## EXERCISE GOAL
If a line below contains "every", add it to your tally, then answer with the tally alone.

ENTRIES PROVIDED section start

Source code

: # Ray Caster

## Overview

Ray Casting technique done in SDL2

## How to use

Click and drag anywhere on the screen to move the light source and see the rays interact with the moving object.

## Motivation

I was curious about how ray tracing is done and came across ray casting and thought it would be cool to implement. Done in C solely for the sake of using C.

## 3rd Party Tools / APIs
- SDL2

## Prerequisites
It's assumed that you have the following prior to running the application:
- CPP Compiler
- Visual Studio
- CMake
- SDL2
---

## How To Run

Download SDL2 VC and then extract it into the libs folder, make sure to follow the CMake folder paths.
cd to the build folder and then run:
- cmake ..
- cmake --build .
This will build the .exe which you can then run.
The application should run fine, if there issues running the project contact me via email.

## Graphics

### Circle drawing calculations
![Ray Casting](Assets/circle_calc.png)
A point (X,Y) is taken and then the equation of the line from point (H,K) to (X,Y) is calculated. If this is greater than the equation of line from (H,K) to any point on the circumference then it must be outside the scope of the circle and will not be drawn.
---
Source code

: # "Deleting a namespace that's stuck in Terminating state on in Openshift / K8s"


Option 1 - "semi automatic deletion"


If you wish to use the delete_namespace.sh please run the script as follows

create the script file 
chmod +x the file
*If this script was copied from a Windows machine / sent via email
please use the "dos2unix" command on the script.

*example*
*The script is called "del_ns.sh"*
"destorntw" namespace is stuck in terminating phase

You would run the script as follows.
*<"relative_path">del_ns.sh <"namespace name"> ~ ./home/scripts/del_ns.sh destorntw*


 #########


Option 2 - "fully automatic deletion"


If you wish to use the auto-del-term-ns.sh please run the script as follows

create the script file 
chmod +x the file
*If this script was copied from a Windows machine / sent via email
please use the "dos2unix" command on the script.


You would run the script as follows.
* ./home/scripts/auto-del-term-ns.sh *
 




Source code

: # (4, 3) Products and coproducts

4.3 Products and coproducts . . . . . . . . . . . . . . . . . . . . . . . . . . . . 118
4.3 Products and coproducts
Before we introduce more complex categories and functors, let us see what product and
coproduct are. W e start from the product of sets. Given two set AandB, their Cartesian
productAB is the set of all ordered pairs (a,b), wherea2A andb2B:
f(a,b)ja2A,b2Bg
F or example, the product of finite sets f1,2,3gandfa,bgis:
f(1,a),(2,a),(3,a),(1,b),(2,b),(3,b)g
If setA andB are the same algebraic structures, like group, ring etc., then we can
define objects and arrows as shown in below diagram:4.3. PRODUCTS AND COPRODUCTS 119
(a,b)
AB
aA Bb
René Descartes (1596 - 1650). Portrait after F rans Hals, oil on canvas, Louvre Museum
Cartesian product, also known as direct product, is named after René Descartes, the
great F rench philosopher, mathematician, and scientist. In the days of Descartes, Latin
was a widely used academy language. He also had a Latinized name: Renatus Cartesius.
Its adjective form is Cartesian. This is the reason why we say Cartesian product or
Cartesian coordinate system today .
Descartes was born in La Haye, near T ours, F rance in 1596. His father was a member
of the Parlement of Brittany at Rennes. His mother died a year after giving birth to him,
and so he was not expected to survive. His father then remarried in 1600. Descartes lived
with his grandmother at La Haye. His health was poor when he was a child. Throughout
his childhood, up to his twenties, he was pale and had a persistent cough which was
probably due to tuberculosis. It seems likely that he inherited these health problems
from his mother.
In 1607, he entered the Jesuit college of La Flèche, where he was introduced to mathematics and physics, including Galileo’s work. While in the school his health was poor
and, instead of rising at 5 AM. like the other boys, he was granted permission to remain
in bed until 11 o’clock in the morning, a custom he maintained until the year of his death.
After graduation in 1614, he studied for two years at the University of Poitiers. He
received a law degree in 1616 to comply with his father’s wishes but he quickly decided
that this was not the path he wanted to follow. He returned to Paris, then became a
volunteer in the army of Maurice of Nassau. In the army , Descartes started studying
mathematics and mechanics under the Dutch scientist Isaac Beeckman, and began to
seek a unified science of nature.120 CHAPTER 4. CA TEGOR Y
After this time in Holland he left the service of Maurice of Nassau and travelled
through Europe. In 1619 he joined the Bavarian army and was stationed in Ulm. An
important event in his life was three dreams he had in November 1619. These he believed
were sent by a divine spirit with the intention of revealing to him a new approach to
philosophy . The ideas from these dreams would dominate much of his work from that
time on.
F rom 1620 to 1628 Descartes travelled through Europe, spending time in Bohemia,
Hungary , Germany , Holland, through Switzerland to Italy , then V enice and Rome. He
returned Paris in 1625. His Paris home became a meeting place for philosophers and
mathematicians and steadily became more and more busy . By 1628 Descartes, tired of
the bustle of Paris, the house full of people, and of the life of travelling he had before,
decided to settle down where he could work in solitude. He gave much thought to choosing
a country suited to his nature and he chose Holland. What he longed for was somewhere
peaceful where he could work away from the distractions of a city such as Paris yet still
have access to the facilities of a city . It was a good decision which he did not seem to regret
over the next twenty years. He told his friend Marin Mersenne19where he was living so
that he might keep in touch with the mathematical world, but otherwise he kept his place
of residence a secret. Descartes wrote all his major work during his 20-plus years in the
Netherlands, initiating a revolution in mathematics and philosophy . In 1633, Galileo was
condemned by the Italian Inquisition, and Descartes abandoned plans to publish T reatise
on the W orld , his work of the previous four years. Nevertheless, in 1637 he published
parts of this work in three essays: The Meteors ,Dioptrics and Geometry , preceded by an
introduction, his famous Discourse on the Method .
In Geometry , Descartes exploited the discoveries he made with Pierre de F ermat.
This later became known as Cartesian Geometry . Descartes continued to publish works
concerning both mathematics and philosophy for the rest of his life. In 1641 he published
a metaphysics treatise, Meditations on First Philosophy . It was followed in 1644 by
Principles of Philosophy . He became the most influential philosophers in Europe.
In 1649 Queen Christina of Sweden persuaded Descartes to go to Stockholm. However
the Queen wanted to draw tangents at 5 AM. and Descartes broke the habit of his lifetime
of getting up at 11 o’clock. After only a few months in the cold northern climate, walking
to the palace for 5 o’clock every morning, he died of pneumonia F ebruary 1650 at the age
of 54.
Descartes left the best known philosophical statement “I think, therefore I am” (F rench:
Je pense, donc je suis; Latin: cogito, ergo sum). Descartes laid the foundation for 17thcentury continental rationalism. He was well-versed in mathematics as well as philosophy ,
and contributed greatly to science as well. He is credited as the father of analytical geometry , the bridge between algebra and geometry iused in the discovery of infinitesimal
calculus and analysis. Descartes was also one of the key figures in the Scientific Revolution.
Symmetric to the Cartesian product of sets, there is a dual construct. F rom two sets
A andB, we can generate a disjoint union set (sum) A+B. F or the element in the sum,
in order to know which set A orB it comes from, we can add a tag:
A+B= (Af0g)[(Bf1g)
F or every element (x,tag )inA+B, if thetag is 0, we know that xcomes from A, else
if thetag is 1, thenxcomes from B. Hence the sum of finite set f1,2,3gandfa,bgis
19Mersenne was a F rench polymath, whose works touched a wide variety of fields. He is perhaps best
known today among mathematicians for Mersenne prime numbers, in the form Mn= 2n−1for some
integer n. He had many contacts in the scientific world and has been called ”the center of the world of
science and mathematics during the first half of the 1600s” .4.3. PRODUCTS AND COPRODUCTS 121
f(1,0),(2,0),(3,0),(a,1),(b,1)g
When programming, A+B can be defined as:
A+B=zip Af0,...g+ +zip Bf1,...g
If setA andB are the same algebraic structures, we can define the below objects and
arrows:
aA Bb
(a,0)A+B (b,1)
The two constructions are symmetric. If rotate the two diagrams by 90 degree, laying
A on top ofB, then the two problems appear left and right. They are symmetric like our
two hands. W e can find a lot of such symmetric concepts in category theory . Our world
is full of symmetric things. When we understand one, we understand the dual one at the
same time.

ENTRIES PROVIDED section end

## TASK RESPONSE
2